Before Ackegan’s trial, his lawyer Dale Blenner-Hassett, filed a Charter application asking the court to exclude the evidence seized during the traffic stop. Blenner-Hasset challenged whether the arresting officer had a reasonable belief that an offence was being committed.
The court heard that the arresting police officer was working for the RCMP Integrated Crime Reduction Team that investigates gangs, guns and drugs. At about 8 a.m. on Feb. 26, 2020, the officer got a call from a source that told him Ackegan was in possession of guns and told him where he was in Prince Albert. The officer had used the source on eight previous occasions. The officer testified that the source has a criminal record.

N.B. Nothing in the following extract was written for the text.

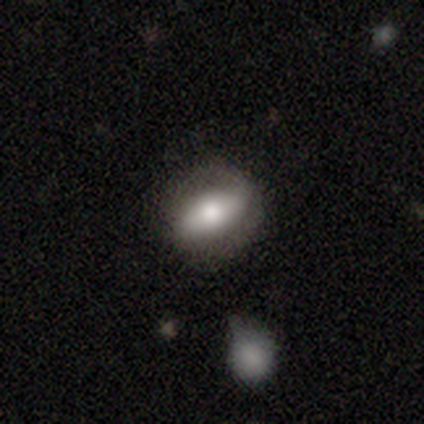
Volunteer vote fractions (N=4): Overall: smooth (50%; featured or disk 25%). How rounded: in between (100%). Merging: none (67%; minor disturbance 33%).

The court heard that the arresting officer also knew Ackegan. He had charged Ackegan previously in 2017 with breaching his parole by associating with known gang members and at the time of that arrest, Ackegan was a member of the street gang Terror Squad.
On Feb. 26, 2020, when the officer received the information about Ackegan, he conducted surveillance at a residence on the 800 block of 14 Street West in Prince Albert.
Another officer testified that he watched the residence for about three hours and at about 11:20 a.m. Ackegan came out of the residence and started loading several bags into the back seat and trunk of a vehicle. A woman was driving the vehicle and Ackegan was the passenger. Both officers testified that in their experience, guns could be concealed in bags.
The officer who took the call from the informant testified that he conducted a CPIC inquiry on Ackegan, which confirmed he was prohibited from possessing firearms.
The woman and Ackegan drove a few blocks before stopping at another residence. At this point the officers made a traffic stop and arrested Ackegan. One of the officers drove the vehicle to the police station where it was searched and police found guns in the bags, ammunition, drugs, and a cell phone.
Crown Prosecutor Andreanne Dube argued that the search of the vehicle was justified as a search incidental to the lawful arrest of Ackegan.
During cross-examination, Blenner-Hassett asked one of the officers the identity of the confidential informant. Judge H. M. Harradence, however, said the informant’s identity shouldn’t be disclosed and the court must ensure confidentiality is maintained.
Judge Harradence dismissed the defence’s Charter application to have the evidence thrown out. He said he accepted that the arresting officer had information from a source that the accused was in possession of guns and that the information was current and firsthand because the source actually saw what was reported.
Judge Harradence said there was some indication of past credibility of information from the source, three hours of surveillance that corroborated Ackegan was at the residence and was loading bags into the trunk and back seat of the vehicle.
Judge Harradence also said that police testified they have investigative experience that guns have been concealed in bags and the arresting officer had personal knowledge of Ackegan’s history with illegal firearms and association with known gang members.
“I find a number of factors persuasive of a strong connection between Ackegan and the illegal possession of firearms,” said Judge Harradence.
Judge Harradence ruled that Ackegan’s rights weren’t violated.
“In these circumstances, I find that the arrest and search of this accused and the vehicle was reasonable and lawful.”
Ackegan will be sentenced in Prince Albert Provincial Court on Feb. 2.